STUDY MATERIAL:
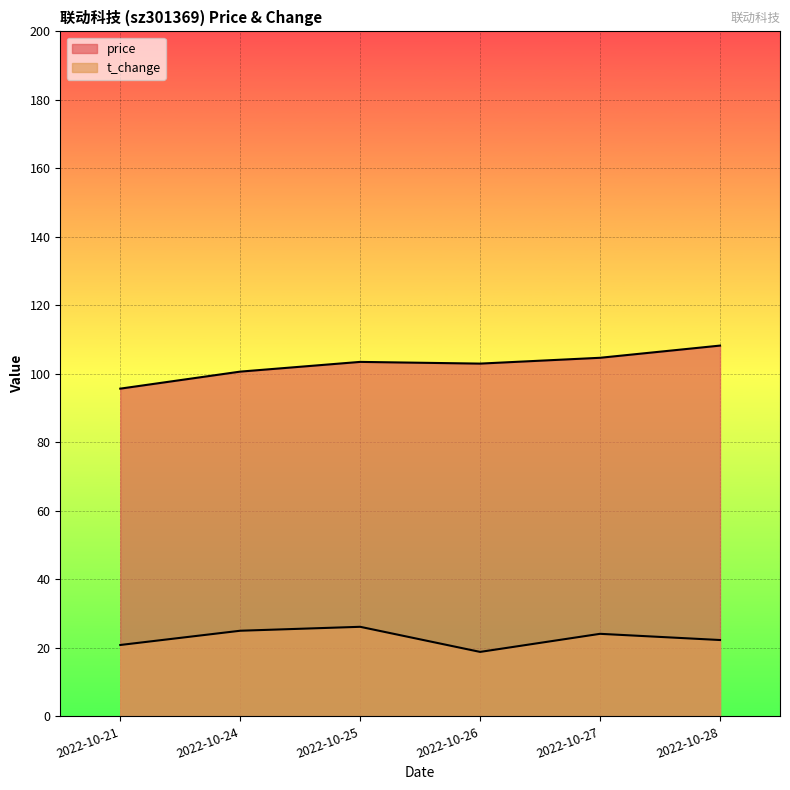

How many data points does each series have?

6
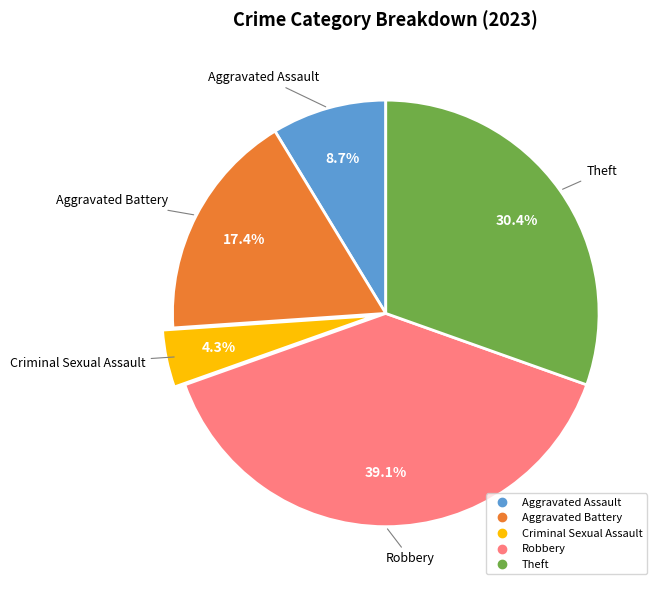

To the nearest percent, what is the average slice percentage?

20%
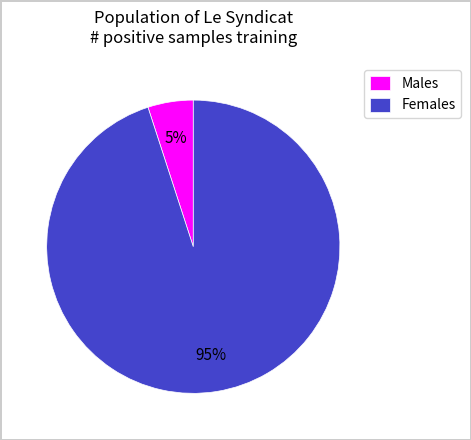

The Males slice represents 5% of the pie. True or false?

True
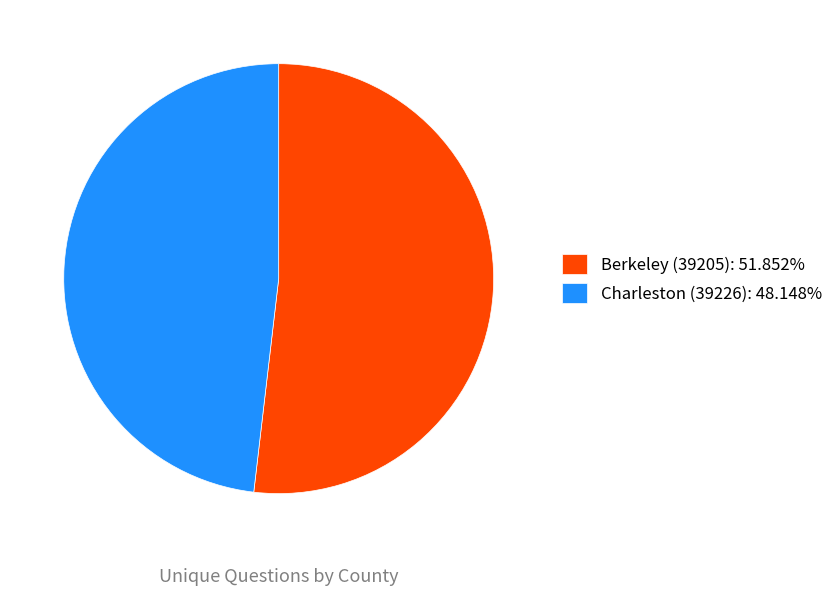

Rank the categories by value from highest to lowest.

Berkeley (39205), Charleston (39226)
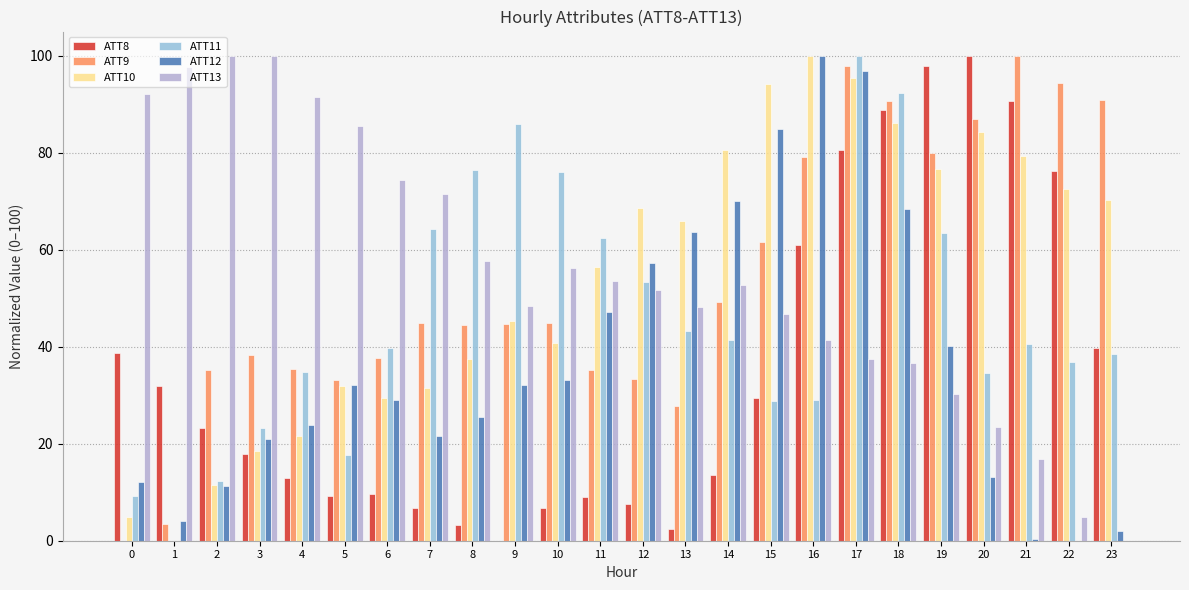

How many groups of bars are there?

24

INSTRUCTIONS TO FOLLOW:
Extract the text of every row above word for word, leaving out the pictures.

ANSWER SECTION:
How many data points does each series have?

6

To the nearest percent, what is the average slice percentage?

20%

The Males slice represents 5% of the pie. True or false?

True

Rank the categories by value from highest to lowest.

Berkeley (39205), Charleston (39226)

How many groups of bars are there?

24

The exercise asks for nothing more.